I write his scratched word into a record. My time, his daughter’s hot, long day. I write to find water. I write of him to see that he was, to see that he was my father, was one of my people. He was one. He is one, two, many people. He said “we can”. I did write my father with his “we can”, with his hot, long sound, water for his daughter’s word. No sound did come out. No scratched word made it down to my father’s record, like these.
I did find water. I did find my sound, scratched in his record. He was my father. This, his daughter’s record, is my word, my find, my ‘him’.
We could write so long on ‘father’, we could write a long scratched record of ‘him’. We could out all of his sound, many may look to this, number my word. Each word divides a record of time that you and I know, that they will see as ‘them’ as ‘scratched’.
I know this, but I write. I am his. I am his daughter’s time. I am his record and so I look to record all the sound, each word he did make, each time he said ‘how’, each ‘and’.

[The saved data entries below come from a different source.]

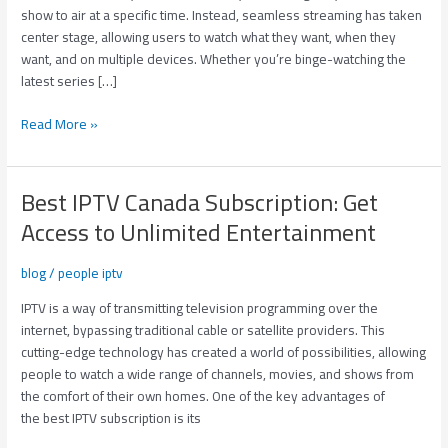
Devices/
show to air at a specific time. Instead, seamless streaming has taken
3
center stage, allowing users to watch what they want, when they
Connections
want, and on multiple devices. Whether you’re binge-watching the
latest series […]
Read More »
Best IPTV Canada Subscription: Get
Best
IPTV
Access to Unlimited Entertainment
Canada
Subscription:
blog
/
people iptv
Get
Access
IPTV is a way of transmitting television programming over the
to
internet, bypassing traditional cable or satellite providers. This
Unlimited
cutting-edge technology has created a world of possibilities, allowing
Entertainment
people to watch a wide range of channels, movies, and shows from
the comfort of their own homes. One of the key advantages of
the best IPTV subscription is its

At first people will dry their time, the record scratched, hot with no sound to water to water the father they could not find. We could make this long thing a time to use. We could call them in, water people with the sound, make a long thing, a long time, many people, a record of many people, each their own scratched daughter’s word. We could. At first people may side with ‘him’. Then with ‘her’. In time they will know two people as one thing.
When each word has a deeper use people will know. This time I write, I know. I know he has been.
I know water. I know the sound of that record I scratched. I know each downside, but by some hot overlook I write his sound, know it will be my water, know. I know I will have some of him to find each scratched day in this, my time.